# What is expected:
Output every entry exactly as written, skipping any pictures.
▬▬▬
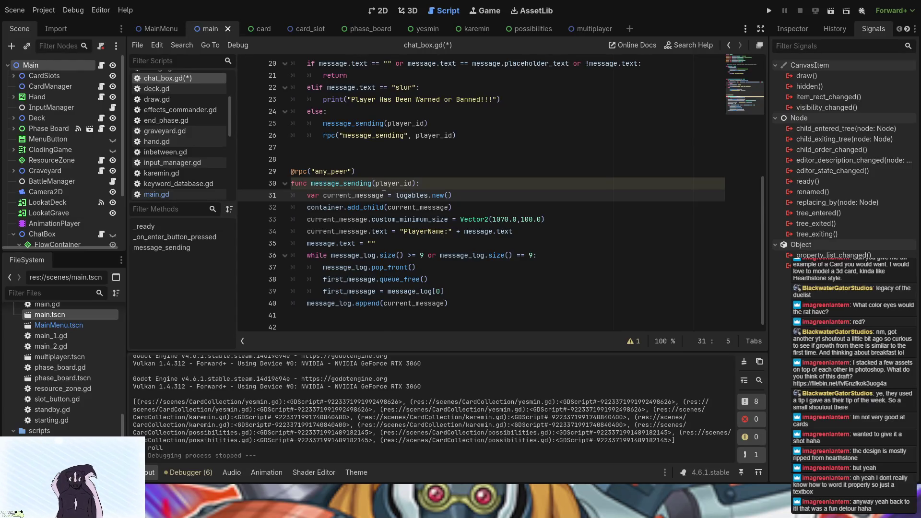
pyautogui.scroll(3, 488, 228)
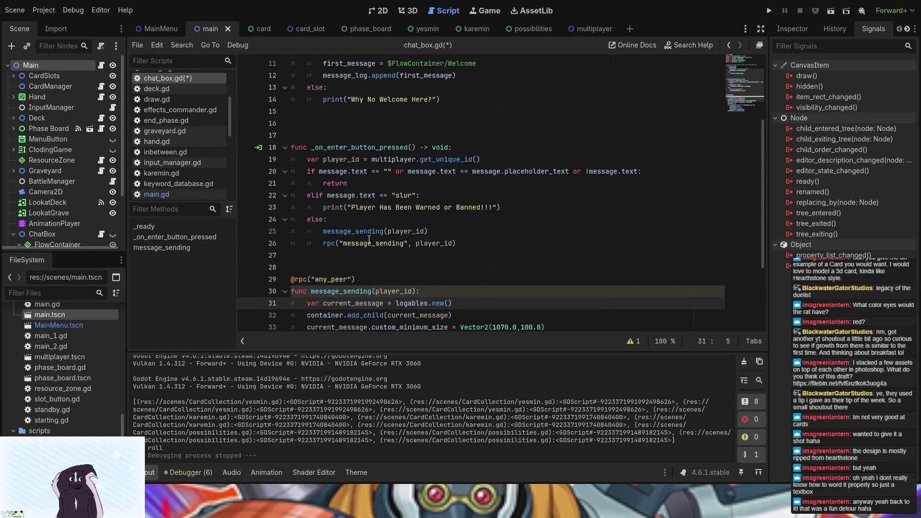
pyautogui.scroll(-2, 326, 299)
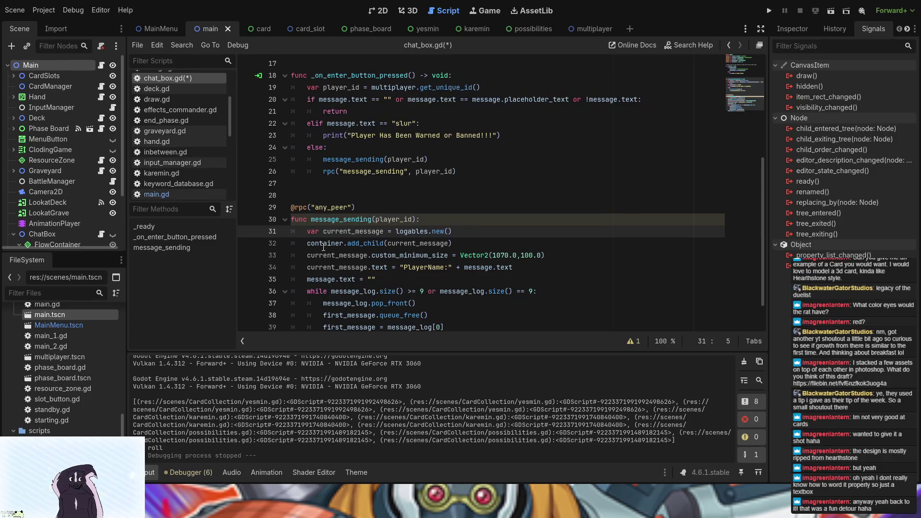
pyautogui.scroll(-1, 331, 287)
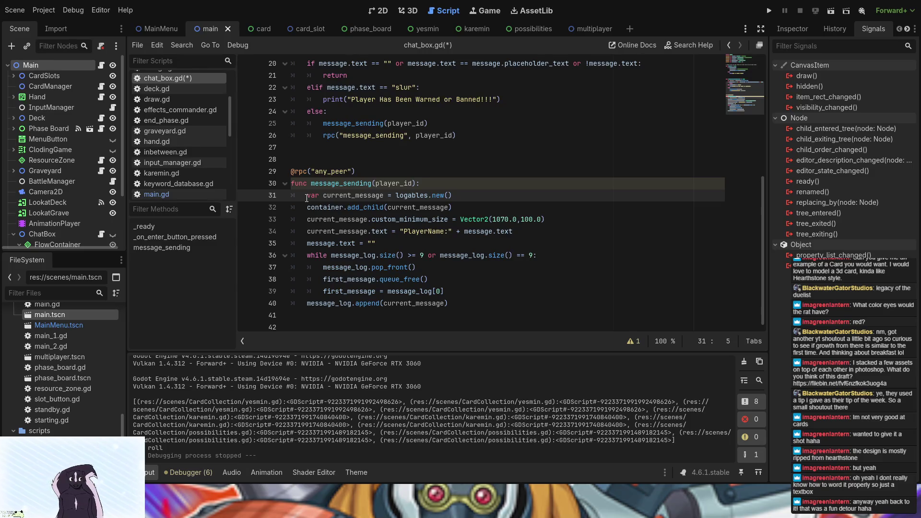
pyautogui.click(304, 307)
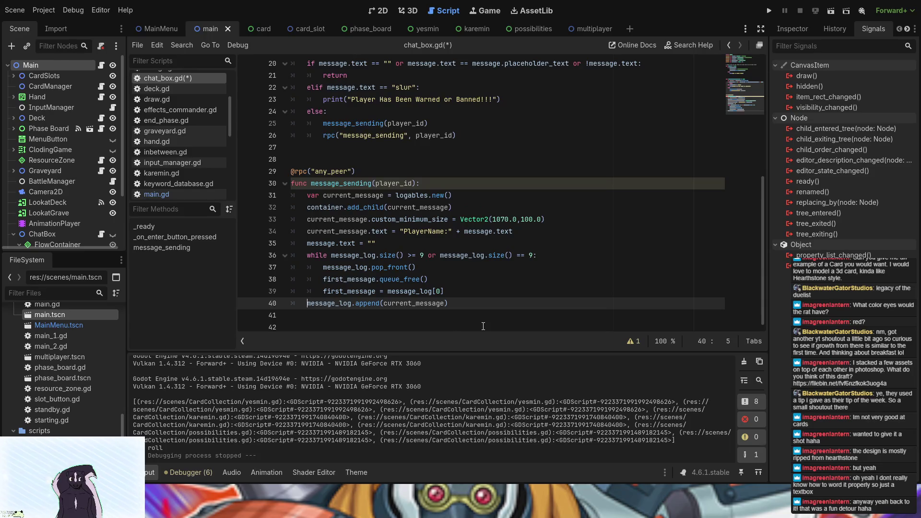
# On a new line 41, type player_id and prefix it with multiplayer via autocomplete
pyautogui.press('Return')
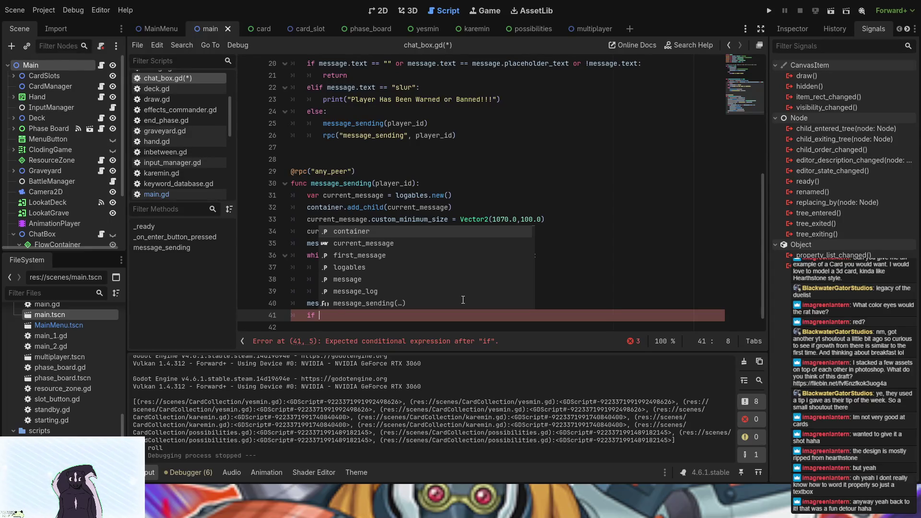
pyautogui.write('player_id')
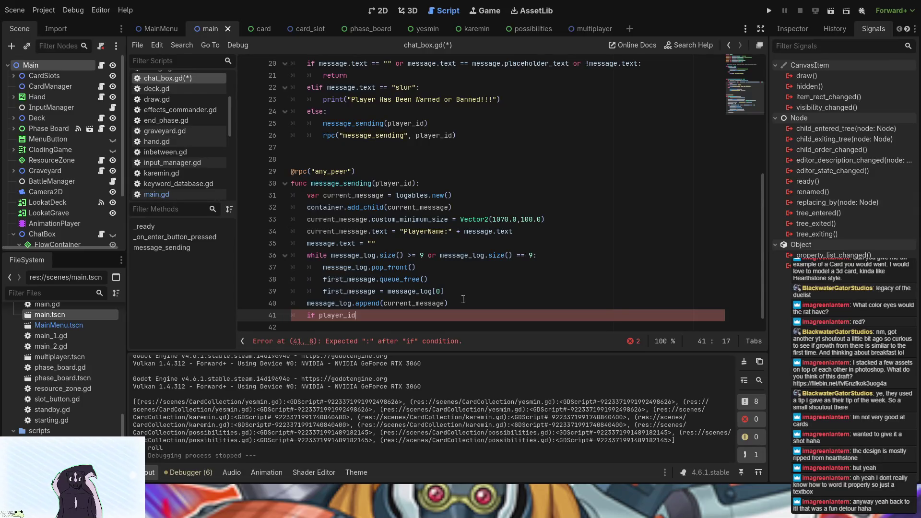
pyautogui.click(318, 315)
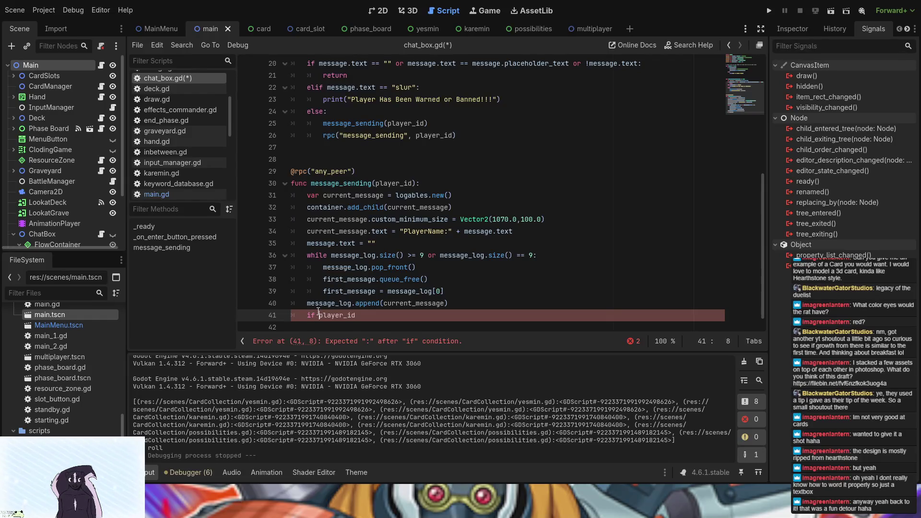
pyautogui.press('Left')
pyautogui.write('g')
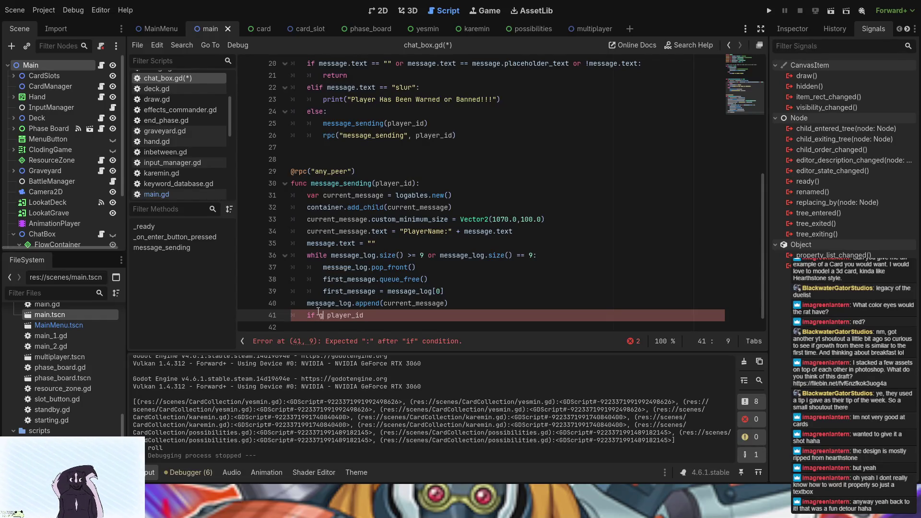
pyautogui.write('et')
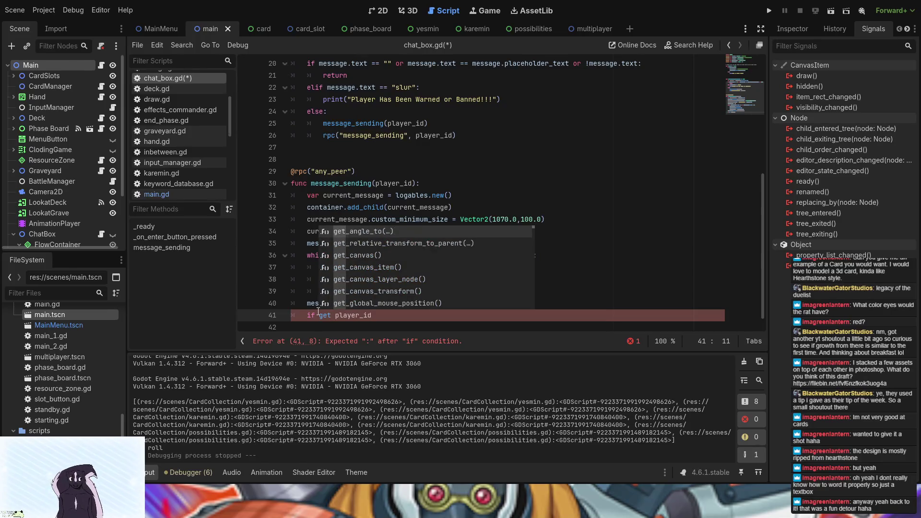
pyautogui.write('pla')
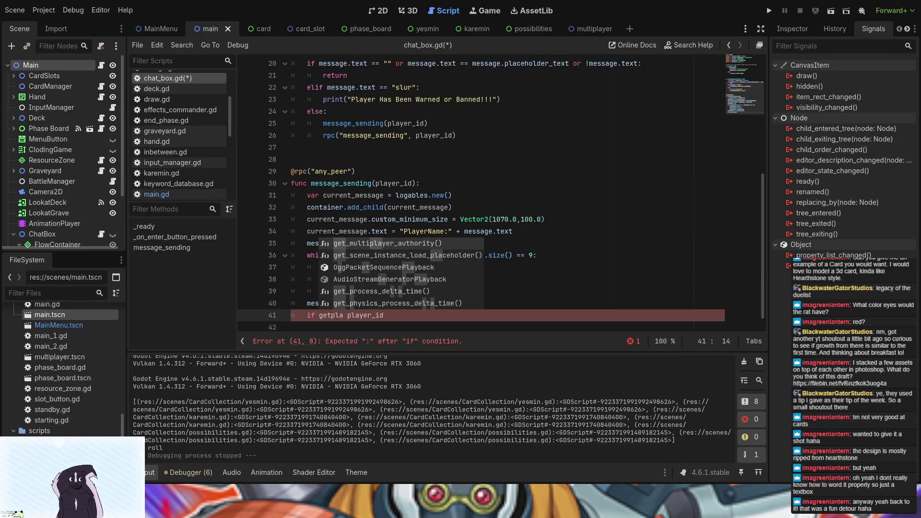
pyautogui.press('BackSpace')
pyautogui.press('BackSpace')
pyautogui.press('BackSpace')
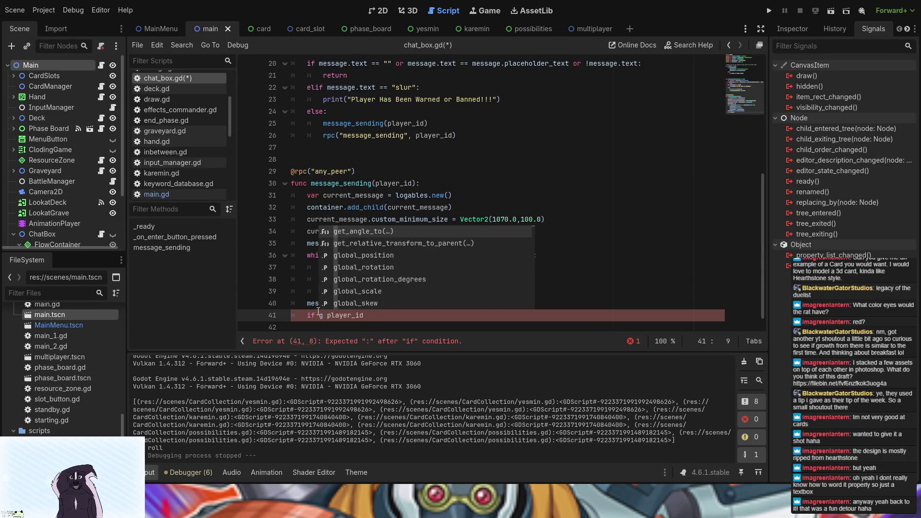
pyautogui.write('mul')
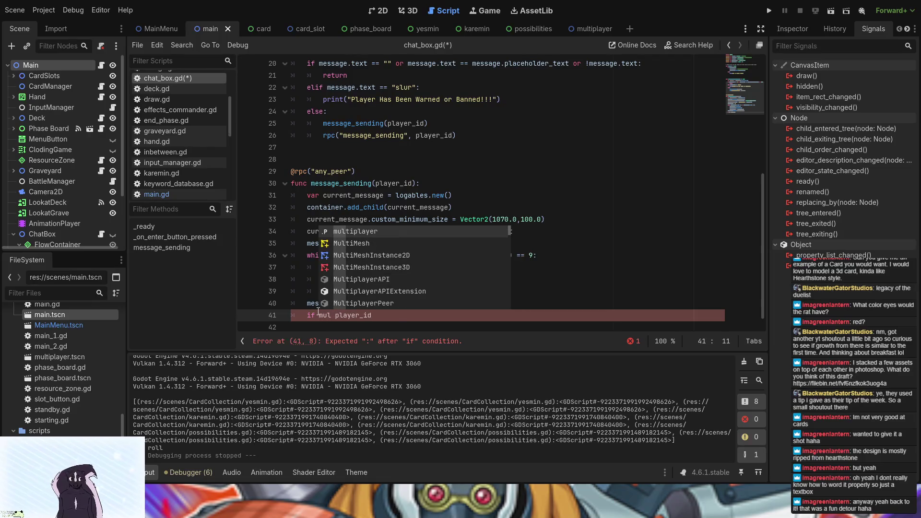
pyautogui.press('Return')
# Complete the multiplayer.get_unique_id() == player_id check and begin print("You Got Mail") inside it
pyautogui.write('.get')
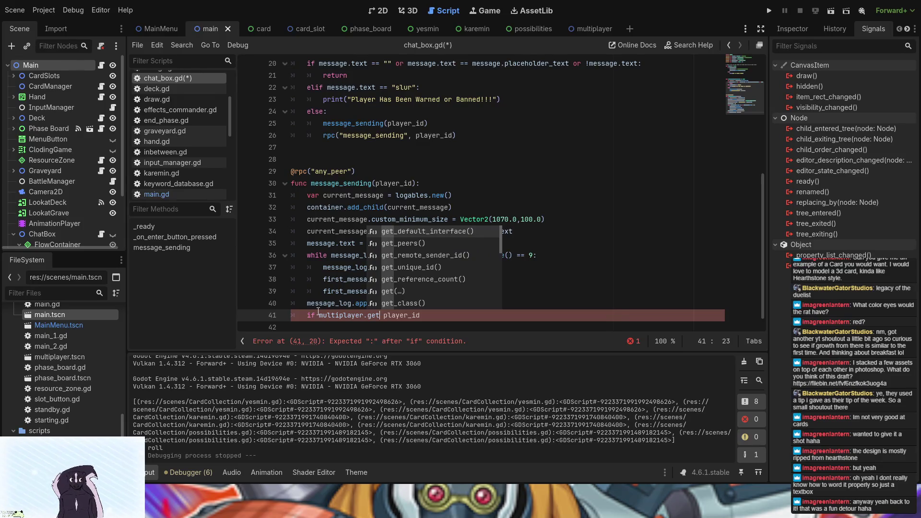
pyautogui.write('_')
▬▬▬
# Response area:
pyautogui.scroll(3, 488, 228)
pyautogui.scroll(-2, 326, 299)
pyautogui.scroll(-1, 331, 287)
pyautogui.click(304, 307)
# On a new line 41, type player_id and prefix it with multiplayer via autocomplete
pyautogui.press('Return')
pyautogui.write('player_id')
pyautogui.click(318, 315)
pyautogui.press('Left')
pyautogui.write('g')
pyautogui.write('et')
pyautogui.write('pla')
pyautogui.press('BackSpace')
pyautogui.press('BackSpace')
pyautogui.press('BackSpace')
pyautogui.write('mul')
pyautogui.press('Return')
# Complete the multiplayer.get_unique_id() == player_id check and begin print("You Got Mail") inside it
pyautogui.write('.get')
pyautogui.write('_')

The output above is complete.